'Gude kens what they learn folk there; it's no muckle service onyway. Do ye think, man, that there's naething in a' yon saut wilderness o' a world oot wast there, wi' the sea grasses growin', an' the sea beasts fechtin', an' the sun glintin' down into it, day by day? Na; the sea's like the land, but fearsomer. If there's folk ashore, there's folk in the sea - deid they may be, but they're folk whatever; and as for deils, there's nane that's like the sea deils. There's no sae muckle harm in the land deils, when a's said and done. Lang syne, when I was a callant in the south country, I mind there was an auld, bald bogle in the Peewie Moss. I got a glisk o' him mysel', sittin' on his hunkers in a hag, as gray's a tombstane. An', troth, he was a fearsome-like taed. But he steered naebody. Nae doobt, if ane that was a reprobate, ane the Lord hated, had gane by there wi' his sin still upon his stamach, nae doobt the creature would hae lowped upo' the likes o' him. But there's deils in the deep sea would yoke on a communicant! Eh, sirs, if ye had gane doon wi' the puir lads in the CHRIST-ANNA, ye would ken by now the mercy o' the seas. If ye had sailed it for as lang as me, ye would hate the thocht of it as I do. If ye had but used the een God gave ye, ye would hae learned the wickedness o' that fause, saut, cauld, bullering creature, and of a' that's in it by the Lord's permission: labsters an' partans, an' sic like, howking in the deid; muckle, gutsy, blawing whales; an' fish - the hale clan o' them - cauld-wamed, blind-eed uncanny ferlies. O, sirs,' he cried, 'the horror - the horror o' the sea!'
We were all somewhat staggered by this outburst; and the speaker himself, after that last hoarse apostrophe, appeared to sink gloomily into his own thoughts. But Rorie, who was greedy of superstitious lore, recalled him to the subject by a question.

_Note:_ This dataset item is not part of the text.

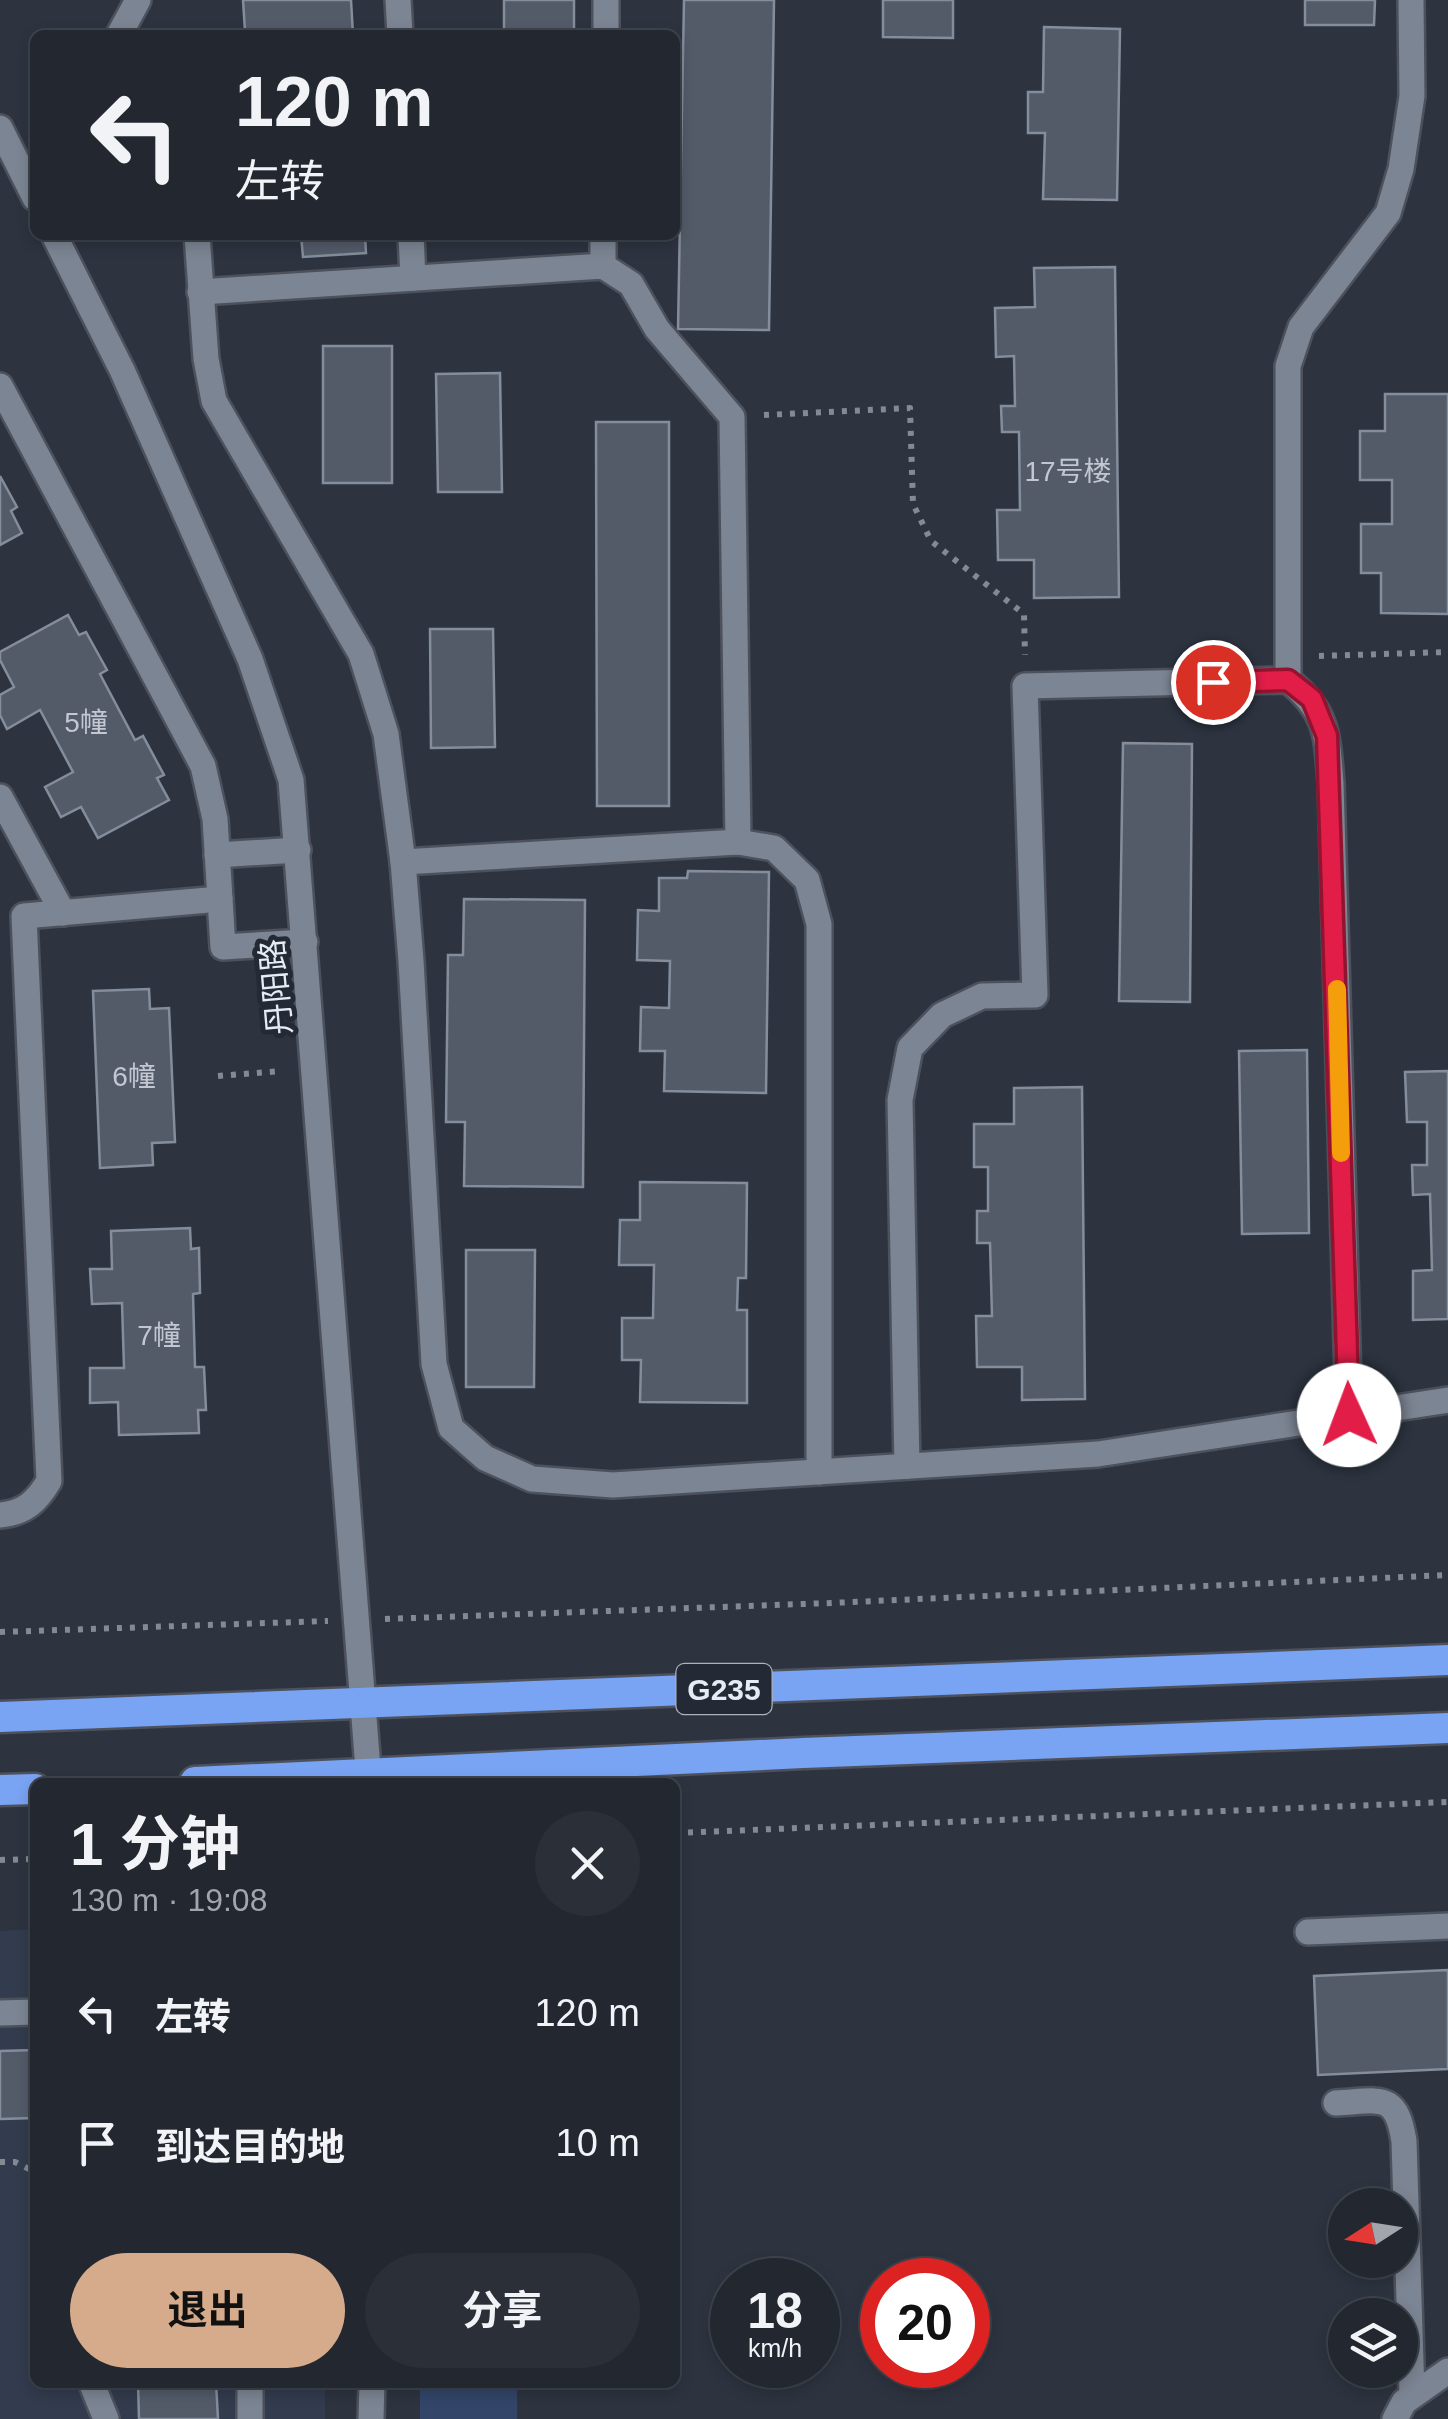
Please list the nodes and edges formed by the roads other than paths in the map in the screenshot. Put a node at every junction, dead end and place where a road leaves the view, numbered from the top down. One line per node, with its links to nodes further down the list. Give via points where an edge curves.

'You will not ever have seen a teevil of the sea?' he asked.
'No clearly,' replied the other. 'I misdoobt if a mere man could see ane clearly and conteenue in the body. I hae sailed wi' a lad - they ca'd him Sandy Gabart; he saw ane, shure eneueh, an' shure eneueh it was the end of him. We were seeven days oot frae the Clyde - a sair wark we had had - gaun north wi' seeds an' braws an' things for the Macleod. We had got in ower near under the Cutchull'ns, an' had just gane about by soa, an' were off on a lang tack, we thocht would maybe hauld as far's Copnahow. I mind the nicht weel; a mune smoored wi' mist; a fine gaun breeze upon the water, but no steedy; an' - what nane o' us likit to hear - anither wund gurlin' owerheid, amang thae fearsome, auld stane craigs o' the Cutchull'ns. Weel, Sandy was forrit wi' the jib sheet; we couldnae see him for the mains'l, that had just begude to draw, when a' at ance he gied a skirl. I luffed for my life, for I thocht we were ower near Soa; but na, it wasnae that, it was puir Sandy Gabart's deid skreigh, or near hand, for he was deid in half an hour. A't he could tell was that a sea deil, or sea bogle, or sea spenster, or sic-like, had clum up by the bowsprit, an' gi'en him ae cauld, uncanny look. An', or the life was oot o' Sandy's body, we kent weel what the thing betokened, and why the wund gurled in the taps o' the Cutchull'ns; for doon it cam' - a wund do I ca' it! it was the wund o' the Lord's anger - an' a' that nicht we foucht like men dementit, and the niest that we kenned we were ashore in Loch Uskevagh, an' the cocks were crawin' in Benbecula.'
'It will have been a merman,' Rorie said.
'A merman!' screamed my uncle with immeasurable scorn. 'Auld wives' clavers! There's nae sic things as mermen.'
'But what was the creature like?' I asked.
'What like was it? Gude forbid that we suld ken what like it was! It had a kind of a heid upon it - man could say nae mair.'
Then Rorie, smarting under the affront, told several tales of mermen, mermaids, and sea-horses that had come ashore upon the islands and attacked the crews of boats upon the sea; and my uncle, in spite of his incredulity, listened with uneasy interest.